EXERCISE PROMPT:
Please go line by line and repeat the data below exactly, with no images.

--

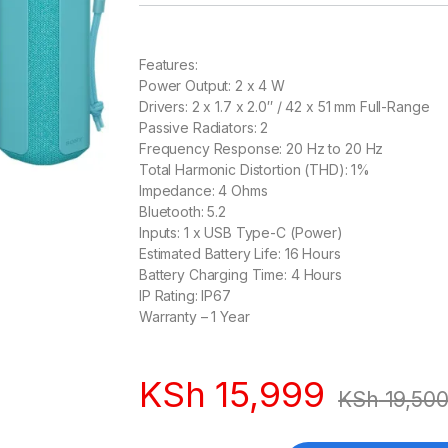
Features:
Power Output: 2 x 4 W
Drivers: 2 x 1.7 x 2.0″ / 42 x 51 mm Full-Range
Passive Radiators: 2
Frequency Response: 20 Hz to 20 Hz
Total Harmonic Distortion (THD): 1%
Impedance: 4 Ohms
Bluetooth: 5.2
Inputs: 1 x USB Type-C (Power)
Estimated Battery Life: 16 Hours
Battery Charging Time: 4 Hours
IP Rating: IP67
Warranty – 1 Year
KSh
15,999
KSh
19,50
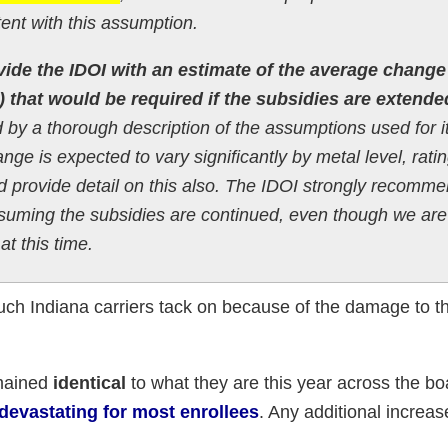
nt with this assumption.
vide the IDOI with an estimate of the average change
) that would be required if the subsidies are extende
 by a thorough description of the assumptions used for i
ge is expected to vary significantly by metal level, rati
ld provide detail on this also. The IDOI strongly recomm
suming the subsidies are continued, even though we are
at this time.
much Indiana carriers tack on because of the damage to th
emained
identical
to what they are this year across the b
e devastating for most enrollees
. Any additional increase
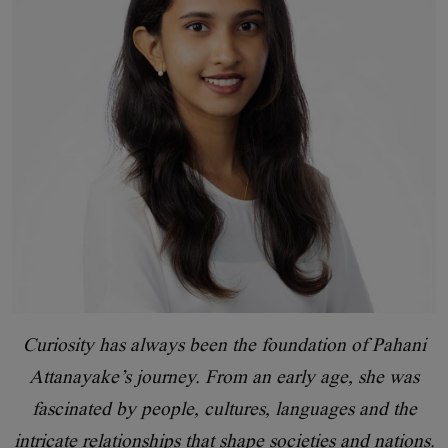
Curiosity has always been the foundation of Pahani
Attanayake’s journey. From an early age, she was
fascinated by people, cultures, languages and the
intricate relationships that shape societies and nations.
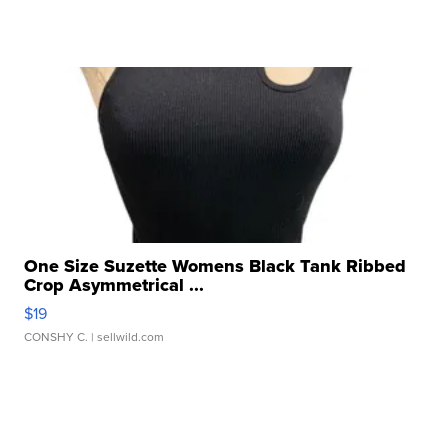
One Size Suzette Womens Black Tank Ribbed
Crop Asymmetrical ...
$19
CONSHY C.
| sellwild.com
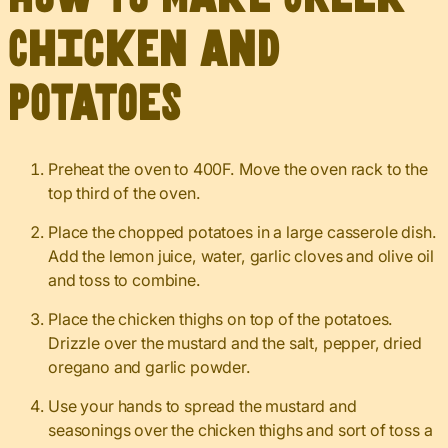
Chicken and
Potatoes
Preheat the oven to 400F. Move the oven rack to the
top third of the oven.
Place the chopped potatoes in a large casserole dish.
Add the lemon juice, water, garlic cloves and olive oil
and toss to combine.
Place the chicken thighs on top of the potatoes.
Drizzle over the mustard and the salt, pepper, dried
oregano and garlic powder.
Use your hands to spread the mustard and
seasonings over the chicken thighs and sort of toss a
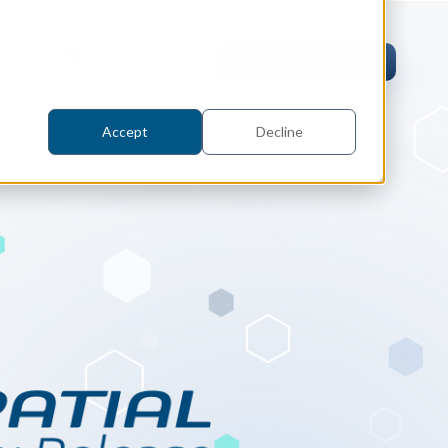
En
Contact
Request an evaluation
Accept
Decline
tric Case Study
 / Metrology, Manufacturing
how InnovMetric streamlined CAD
ed dimensional inspection for
tomers with Spatial's 3D InterOp
er
eling Kernel
erOp Ebook
D Interoperability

--

ANSWER BOX:
Features:
Power Output: 2 x 4 W
Drivers: 2 x 1.7 x 2.0″ / 42 x 51 mm Full-Range
Passive Radiators: 2
Frequency Response: 20 Hz to 20 Hz
Total Harmonic Distortion (THD): 1%
Impedance: 4 Ohms
Bluetooth: 5.2
Inputs: 1 x USB Type-C (Power)
Estimated Battery Life: 16 Hours
Battery Charging Time: 4 Hours
IP Rating: IP67
Warranty – 1 Year
KSh
15,999
KSh
19,50
nt with this assumption.
vide the IDOI with an estimate of the average change
) that would be required if the subsidies are extende
 by a thorough description of the assumptions used for i
ge is expected to vary significantly by metal level, rati
ld provide detail on this also. The IDOI strongly recomm
suming the subsidies are continued, even though we are
at this time.
much Indiana carriers tack on because of the damage to th
emained
identical
to what they are this year across the b
e devastating for most enrollees
. Any additional increase
Curiosity has always been the foundation of Pahani
Attanayake’s journey. From an early age, she was
fascinated by people, cultures, languages and the
intricate relationships that shape societies and nations.
One Size Suzette Womens Black Tank Ribbed
Crop Asymmetrical ...
$19
CONSHY C.
| sellwild.com
Chicken and
Potatoes
Preheat the oven to 400F. Move the oven rack to the
top third of the oven.
Place the chopped potatoes in a large casserole dish.
Add the lemon juice, water, garlic cloves and olive oil
and toss to combine.
Place the chicken thighs on top of the potatoes.
Drizzle over the mustard and the salt, pepper, dried
oregano and garlic powder.
Use your hands to spread the mustard and
seasonings over the chicken thighs and sort of toss a
En
Contact
Request an evaluation
Accept
Decline
tric Case Study
 / Metrology, Manufacturing
how InnovMetric streamlined CAD
ed dimensional inspection for
tomers with Spatial's 3D InterOp
er
eling Kernel
erOp Ebook
D Interoperability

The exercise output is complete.